Posts Tagged 'Taipei Biennial'

Everything is Everything

This week the DMA unveiled the work Everything is Everything (2006) by the artist Koki Tanaka, which will be on view in the Concourse for the next five months.

video

The work of Koki Tanaka takes shape primarily as video and installation that explores the relationship between objects and actions. His videos record simple gestures performed with ordinary objects—a knife cutting vegetables, beer poured into a glass, the opening of an umbrella—in which seemingly “nothing happens.” Yet, through their repetitive composition and heightened attention to detail, Tanaka’s videos compel us to take notice of the mundane phenomena of daily life. Latent patterns and geometrical forms emerge out of Tanaka’s work, and otherwise ordinary objects are transformed, providing an epiphany of sorts from moments of everyday life.

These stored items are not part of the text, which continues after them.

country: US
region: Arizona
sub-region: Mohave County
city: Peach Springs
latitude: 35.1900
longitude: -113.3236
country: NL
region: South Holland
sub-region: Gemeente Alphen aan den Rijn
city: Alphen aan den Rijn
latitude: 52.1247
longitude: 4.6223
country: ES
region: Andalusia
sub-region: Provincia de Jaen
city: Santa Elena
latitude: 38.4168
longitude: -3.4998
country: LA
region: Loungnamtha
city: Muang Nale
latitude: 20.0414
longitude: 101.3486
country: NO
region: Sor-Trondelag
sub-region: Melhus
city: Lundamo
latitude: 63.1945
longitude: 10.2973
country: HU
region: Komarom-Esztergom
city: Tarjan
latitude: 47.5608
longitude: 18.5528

EVERYTHING IS EVERYTHING, 2006, Eight channel DVDs, color, sound and materials in everyday use, dimension variable, installed at Taipei Biennial 2006 in Taipei Fine Arts Museum. Image courtesy of the artist, Aoyama Meguro, Tokyo, and Vitamin Creative Space, Guangzhou.

Everything is Everything, 2006, eight-channel DVDs, color, sound, and materials in everyday use, installed at Taipei Biennial 2006 in Taipei Fine Arts Museum
(Image courtesy of the artist, Aoyama Meguro, Tokyo, and Vitamin Creative Space, Guangzhou)

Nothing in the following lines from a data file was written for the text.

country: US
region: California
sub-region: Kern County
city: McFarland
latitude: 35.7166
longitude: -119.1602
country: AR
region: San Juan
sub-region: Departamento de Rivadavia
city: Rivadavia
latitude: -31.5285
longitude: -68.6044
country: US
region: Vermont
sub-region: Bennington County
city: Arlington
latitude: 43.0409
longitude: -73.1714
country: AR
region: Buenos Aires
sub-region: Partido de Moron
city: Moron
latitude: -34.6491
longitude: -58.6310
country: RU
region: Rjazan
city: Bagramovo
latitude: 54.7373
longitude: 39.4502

The eight-channel video installation Everything is Everything was first created for exhibition at the 2006 Taipei Biennial. For this work, the artist and two assistants spent a total of eight days recording their interactions and interventions with readily available items, including hangers, cups, towels, an air mattress, and toilet paper, all found around the city of Taipei. The physical properties of these objects were tested (a metal hanger is stretched to its breaking point) or their uses were expanded (a level placed on two table legs becomes an impromptu hurdle). Tanaka and his assistants experimented with these objects multiple times, both indoors and in public, and their exploits were compiled into eight distinct video loops ranging in length from 1:19 to 1:50 minutes. Tanaka’s tightly cropped framing of each scene often features the performers from the neck down or removes them from the shot altogether, thus focusing the viewer’s attention on the objects and the simple, repetitive acts being performed.

In her canonical text, Passages in Modern Sculpture (1981), art historian and critic Rosalind Krauss begins the book’s final chapter with a film by Richard Serra, Hand Catching Lead (1968), in which the artist’s disembodied hand tenaciously attempts to catch pieces of falling lead. Krauss reads Serra’s film as characteristic of minimalist sculpture in the way that it “exploit[s] a kind of found object for its possibilities as an element in a repetitive structure.” The repetitive nature of the actions in Everything is Everything, combined with the use of inexpensive, mass-produced materials, highlights an affinity Tanaka’s videos share with the logic of minimalist sculpture and process art of the 1960s. Similarly, Tanaka’s repetitive use of the objects in Everything is Everything alludes to Serra’s Verb List (1967–68), in which the artist listed eighty-four verbs such as “to roll . . . to crumple . . . to drop . . . to scatter” as a means to relate actions to “oneself, material, place, and process.” Tanaka’s object-oriented work is indebted to minimalism as well as to the legacies of Mono-ha and Arte Povera, as evidenced by a shared interest in exploring the physicality and formal qualities of quotidian objects through processes of encounter and repetition.

Japan Pavilion Photos: Keizo Kioku

Japan Pavilion Photos: Keizo Kioku

Japan Pavilion Photos: Keizo Kioku

Japan Pavilion Photos: Keizo Kioku

Koki Tanaka was born in Tochigi, Japan, in 1975, and currently lives and works in Los Angeles. He received his MFA from Tokyo University of the Arts, Japan, in 2005 and has since been the subject of solo exhibitions at UC Irvine University Art Gallery (2012), the Yerba Buena Center for the Arts, San Francisco (2010), and the Museum of Modern Art, Gunma (2008). Recent group exhibitions include Made in L.A. at the Hammer Museum (2012), the Yokohama Triennale (2011), and Making is Thinking at the Witte de With, Rotterdam (2011). Most recently, Tanaka was selected to represent Japan in the 55th Venice Biennale, for which he received a special mention.

Gabriel Ritter is The Nancy and Tim Hanley Assistant Curator of Contemporary Art at the DMA.